RECORDED DATA START
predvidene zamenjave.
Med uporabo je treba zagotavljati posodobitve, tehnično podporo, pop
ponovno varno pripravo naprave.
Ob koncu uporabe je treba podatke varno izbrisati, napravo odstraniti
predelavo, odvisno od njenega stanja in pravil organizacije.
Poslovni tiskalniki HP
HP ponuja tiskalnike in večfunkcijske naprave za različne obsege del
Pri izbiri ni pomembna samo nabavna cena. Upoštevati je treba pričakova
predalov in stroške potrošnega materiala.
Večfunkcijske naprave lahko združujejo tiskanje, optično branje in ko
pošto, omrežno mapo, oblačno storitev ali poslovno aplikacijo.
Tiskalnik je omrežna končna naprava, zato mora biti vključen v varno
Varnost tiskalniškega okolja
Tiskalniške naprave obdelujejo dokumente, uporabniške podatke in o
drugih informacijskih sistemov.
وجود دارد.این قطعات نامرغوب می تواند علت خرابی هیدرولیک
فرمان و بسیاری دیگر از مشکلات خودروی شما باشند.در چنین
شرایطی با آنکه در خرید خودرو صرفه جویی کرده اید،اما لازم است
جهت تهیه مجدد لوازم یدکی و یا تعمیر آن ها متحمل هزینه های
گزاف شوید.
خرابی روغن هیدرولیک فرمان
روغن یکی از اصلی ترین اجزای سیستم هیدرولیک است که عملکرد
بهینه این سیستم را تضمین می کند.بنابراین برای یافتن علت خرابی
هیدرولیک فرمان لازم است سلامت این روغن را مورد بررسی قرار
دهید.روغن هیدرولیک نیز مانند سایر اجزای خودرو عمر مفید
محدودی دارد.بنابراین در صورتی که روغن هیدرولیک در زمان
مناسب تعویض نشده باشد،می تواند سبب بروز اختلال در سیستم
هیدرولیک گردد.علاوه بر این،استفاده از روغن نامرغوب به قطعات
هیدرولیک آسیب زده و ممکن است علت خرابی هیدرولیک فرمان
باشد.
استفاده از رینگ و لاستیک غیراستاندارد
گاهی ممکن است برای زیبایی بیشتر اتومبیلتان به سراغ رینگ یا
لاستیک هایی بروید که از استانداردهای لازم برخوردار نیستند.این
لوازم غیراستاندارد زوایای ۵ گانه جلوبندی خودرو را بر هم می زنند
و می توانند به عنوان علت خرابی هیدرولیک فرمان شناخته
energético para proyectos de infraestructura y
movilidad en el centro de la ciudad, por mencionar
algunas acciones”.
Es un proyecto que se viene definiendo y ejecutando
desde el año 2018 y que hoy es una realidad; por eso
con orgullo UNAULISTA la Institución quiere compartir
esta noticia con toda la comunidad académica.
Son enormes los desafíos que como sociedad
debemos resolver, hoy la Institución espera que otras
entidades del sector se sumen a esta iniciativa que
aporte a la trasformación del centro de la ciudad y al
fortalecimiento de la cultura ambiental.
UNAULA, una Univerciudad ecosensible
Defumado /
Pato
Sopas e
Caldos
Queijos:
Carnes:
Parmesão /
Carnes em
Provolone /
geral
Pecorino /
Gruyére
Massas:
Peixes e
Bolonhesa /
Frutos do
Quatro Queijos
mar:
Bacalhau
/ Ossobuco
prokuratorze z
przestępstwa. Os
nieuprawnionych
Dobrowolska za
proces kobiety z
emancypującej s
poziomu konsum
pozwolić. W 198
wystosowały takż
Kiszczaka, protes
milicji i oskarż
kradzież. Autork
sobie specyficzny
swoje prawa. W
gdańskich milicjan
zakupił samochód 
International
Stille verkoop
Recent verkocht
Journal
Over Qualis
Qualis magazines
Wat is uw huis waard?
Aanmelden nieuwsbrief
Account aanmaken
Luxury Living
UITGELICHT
RECORDED DATA END
§ **EXERCISE REQUIREMENTS**
Display each line of the data where "غیراستاندارد" occurs.

§ **RESPONSE BELOW**
استفاده از رینگ و لاستیک غیراستاندارد
لوازم غیراستاندارد زوایای ۵ گانه جلوبندی خودرو را بر هم می زنند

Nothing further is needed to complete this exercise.